Eğilip bir kediyi okşamak olmasın
Que ce ne soit pas une caresse à un chat penché
Geri gelmek istemenin en büyük delili
La plus grande preuve que vous voulez revenir
Bıraktın beni
Tu m'as laissé
Yanıtım: anlayacaktık zaten sıkıldığımızı ve bunun
Ma réponse : nous allions comprendre que nous nous sommes lassés et que cela
Böyle bungun, kırışık sürmeyeceğini
Ne durera pas comme ça, las et ridé
Kahverengiye çevirdi yaşadığım sevdalar beni
Mes amours vécus m'ont fait brunir
Türkçeler yetmedi karardıkça parlayan şarkıma
Les langues turques n'ont pas suffi à ma chanson qui brillait en s'assombrissant
Girdiğim bahçede yitti sidikli ömrüm
Mon existence pleine d'urine s'est perdue dans le jardin j'ai pénétré
Sanki
Comme si
Bir tren raydan çıktı vücudumda
Un train a déraillé dans mon corps
Bıraktın beni
Tu m'as laissé
Yıkandım ateşin suyunda
Je me suis baigné dans l'eau du feu
Gümüşlendim kurşunlandım
Je suis devenu argenté, j'ai été plombé
Neşter perisiyim şimdilerdeyse
Je suis la fée du bistouri maintenant
Yüksek sesle güldüm buna
J'ai ri fort de cela
Bunu da -bunu da yazdım kumsala
Je l'ai écrit sur le sable, cela aussi
Kendi çevremi
Mon propre environnement
Üç yüz altmış beş günde döndüm sana döndüm dön bana
Je suis retourné vers toi 365 jours, reviens vers moi
Kurtarılamaz ayrılıklar yaşıyoruz çarparak söğütlere
Vivons-nous des séparations irrécupérables en frappant les saules ?
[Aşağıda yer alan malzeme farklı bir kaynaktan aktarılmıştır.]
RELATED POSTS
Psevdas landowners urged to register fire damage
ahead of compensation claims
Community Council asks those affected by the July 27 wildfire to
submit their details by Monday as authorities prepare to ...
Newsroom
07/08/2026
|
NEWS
Uğrunda ölünecekleri mi gömüyoruz güneşin battığı yere
Enterrons-nous ceux pour qui on mourrait à l'endroit le soleil se couche ?
Aşk, çekim eki almıyor
L'amour n'a pas de suffixe
Başka uyaklarla kalıyor ayakta bıraktın beni
Il reste debout avec d'autres rimes, tu m'as laissé
Aşk, artık korkak bir zamir gibi
L'amour, maintenant, est comme un pronom lâche
Sabahakşam sağınasoluna jilet atmakta
Il s'acharne à se raser le matin et le soir
Bu bir lisan-ı hafidir ki ruha dolmakta
C'est un langage secret qui remplit l'âme
Yalnızlık okuma-yazma bilmiyor
La solitude ne sait ni lire ni écrire
Siz sürdürün kentinizi
Continuez votre ville
Komik sarhoşluklarınızı, sahte öpüşmelerinizi
Vos ivresses amusantes, vos faux baisers
Girin kalabalığa pazar yerlerine otobüslere, bıraktın beni
Entrez dans la foule, les marchés, les bus, tu m'as laissé
Kaybolun yüzünüzde
Perdez-vous sur votre visage
Siz sürdürün kentinizi
Continuez votre ville
Yangınınızı ben alıyorum, depremlerinizi
Je prends votre feu, vos tremblements de terre
Sel baskınlarınızı, salgınlarınızı
Vos inondations, vos épidémies
Afetleri götürüyorum muazzam aşklarınızdan
J'emporte les catastrophes de vos amours immenses
Şeytanın beline sardığı kuşakla bağlayıp gözlerimi
Ils ont attaché mes yeux avec la ceinture que le diable a enroulée autour de sa taille
Bu korkunç tuzlu yutkunmanın orta yerine bıraktınız beni
Et ils m'ont laissé au milieu de cette terrible déglutition salée
İçime beton bir martı döktünüz
Vous avez versé une mouette en béton dans mon ventre
İçime batırdınız ceylan kemiğini
Vous avez enfoncé l'os de gazelle dans mon ventre
Sevgi kubilay'ıydım ben
J'étais l'amour cubilaï
Keserek bileklerimi nankör bir testereyle
En coupant mes poignets avec une scie ingrate
Kopuk ellerimi dolaştırdınız bir sopa ucunda tüm yeryüzünde
Vous avez fait tourner mes mains coupées au bout d'un bâton sur toute la terre
Şiir yazdırmadınız bana şiirime döndüm sana döndüm dön bana
Vous ne m'avez pas fait écrire de poésie, je suis devenu ton poème, je suis retourné vers toi, reviens vers moi
Siz sürdürün kentinizi
Continuez votre ville
Ben sizin payınıza nasıl olsa
De toute façon, j'ai votre part
Yaşıyorum trajedilerinizi
Je vis vos tragédies
Muazzam aşklarınızdaki!
Dans vos amours immenses !






Attention! Feel free to leave feedback.